Overview of Friday’s Philosophy Forum (FPF) meeting

After 45 minutes of wandering around campus, asking if anyone knew where some “FPF” lecture would be, I ended up somehow stumbling into the right building. Finally, I was in Bowden hall at around 4:00 PM, but this wasn’t any type of lecture hall I’d ever been to, it was just a series of classrooms. After another 10 minutes, I finally found my way to the right one, Bowden 216.

Unpacking the drinks and snacks

As I enter and take a seat at one of the outer chairs, I see a few people unloading a few 12 packs of Pabst Blue Ribbon bear beer along with some crackers, raisins, grapes, bread, chips, cheese and some wine.  I began to wonder whether I was in the right place or not. However, looking up at the board in the center of the room, I saw in chalk writing “Canon Fodder: Exploring the Challenges of Decolonization and Canon Reform”

As I took my seat, one of the graduate students asked: ” Are you here from Lauren?” to which I said, “No, I’m just an undergraduate student here at Emory University, I’m here for a blog post for Professor Highsmith’s expository class”. At least a few people in the room laughed. At first, I didn’t understand why, but then it clicked Lauren=Professor Highsmith.

The topic up on the board

Before we begin with the lecture, let me introduce what this post is about. According to their website, the FPF, which stands for Friday Philosophy Forum, “facilitates philosophical research, discussion, and collaboration among Emory graduate students in philosophy and other disciplines.” So essentially, they provide graduate students to share current research and paper drafts for the purpose of provoking dialogue and eliciting feedback that might strengthen works intended for future publication.  All this is also a part of a bigger organization called The Graduate Philosophy Society at Emory (GPSE) which is “the body for representation and self-organizing of the graduate students in the department of philosophy.”

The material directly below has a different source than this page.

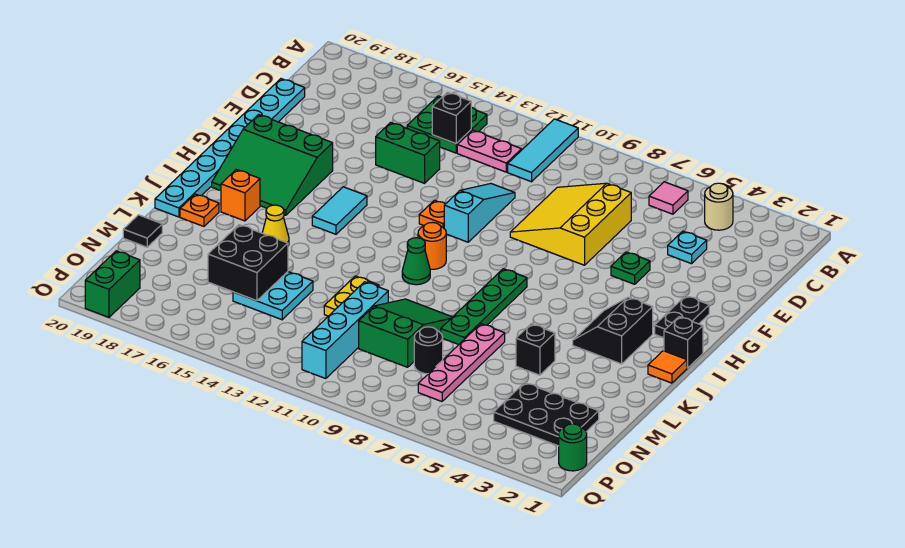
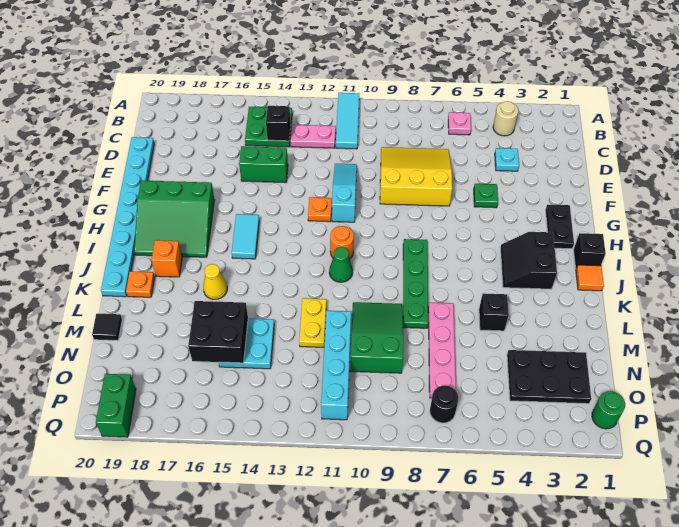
pink 1x1 tile [649,182,688,214] -> pink 1x1 plate [448,112,471,135]
yellow 3x3 slope [510,183,631,265] -> yellow 3x3 slope turned to [380,147,452,206]
black 1x1 round brick [414,327,443,374] -> black 1x1 round brick moved to [430,386,459,423]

Some of the members of the forum

I realized soon that this wouldn’t be a lecture, it would actually be just a weak presentation of the very first draft of a paper regarding diversity in philosophy. Andrea, one of the presenters soon pulled up her partner from Canada, Emily, on FaceTime so that they could begin their presentation. “We realize that we are going to say some stupid things here, but please give us as much feedback as you can” were the first words uttered by both partners. Before beginning on the actual reading out loud of their draft, they pointed out that it would only take a maximum of 25 minutes.

Emily on FaceTime as well as other members of the forum

What follows is essentially a direct flow of the presentation as it went: Andrea provided the introduction of the paper saying that Philosophy has a serious problem with diversity and that various different proposals had to be put in place to change that fact. Both Emily and Andrea, all throughout the paper would mention about 10-15 times that a major factor of change would be a transformation of the syllabus for philosophy as well as the diversification of the list of philosophers. They said that more indigenous philosophers have to be included in the syllabi all around the world. Emily took over right after saying that people fear change but that Philosophers having different perspectives is what the world needs. She said that white male supremacy had completely dominated Philosophy for years, starting from the belief that white male Greeks were the first Philosophers. After providing no evidence whatsoever to back it up, they said that just was not true and that it was only designed to amplify white supremacy. Emily said philosophy is just one tool they love that could be used for diversification, others included the recognition of indigenous sovereignty over lands, decolonizing mines, nations, and schools. That’s where I got lost, I no longer knew what the paper was about, was it about decolonization? Diversification of Philosophers? White male supremacy?. They both then began to talk about how it was wrong of white people to go down to local tribes in Hawaii trying to help them out because the only thing that did was force them to assimilate to white culture.

After providing little to no evidence to any of their claims, and throwing around quite a few authors, philosophers and hard philosophical terms with little to no context, they were finally done. It was now time for questions.

I realized that I wasn’t the only one confused by their paper when I only saw 5 hands fly up for questions with over 17 members of the forum. When asked about the some of the topics within their paper such as decolonization and the diversification of the syllabus as well as the evidence surrounding their claims, their answers were very subpar. They were either unable to answer some questions or were only able to answer them partially. Leaving me as well as the forum very underwhelmed.

Essentially, after an hour and thirty minutes of utter and pure confusion on my part, it was finally over, I got up and left as soon as I could. Since I’d recorded the whole presentation I gave it another listen in my room hoping to get something more out of it. Nothing.

Besides touching base on so many things with little to no evidence to support their claims, the overall first draft was pretty much torn apart by the members of the forum, the facetime called ended by Emily saying again that they knew many stupid things would be said but that was the point, to receive feedback and do it better the next time. Apart from being a completely un-engaging and very uncomfortable experience for me, both Andrea and Emily left with just what they needed, some awesome feedback to make their paper better and actually presentable. Oh, and I got to see some pretty sweet beards on 2 members of the forum and that’s always a plus.


Graduate Philosophy Society at Emory, scholarblogs.emory.edu/gpse/. Accessed 18 Sept. 2017.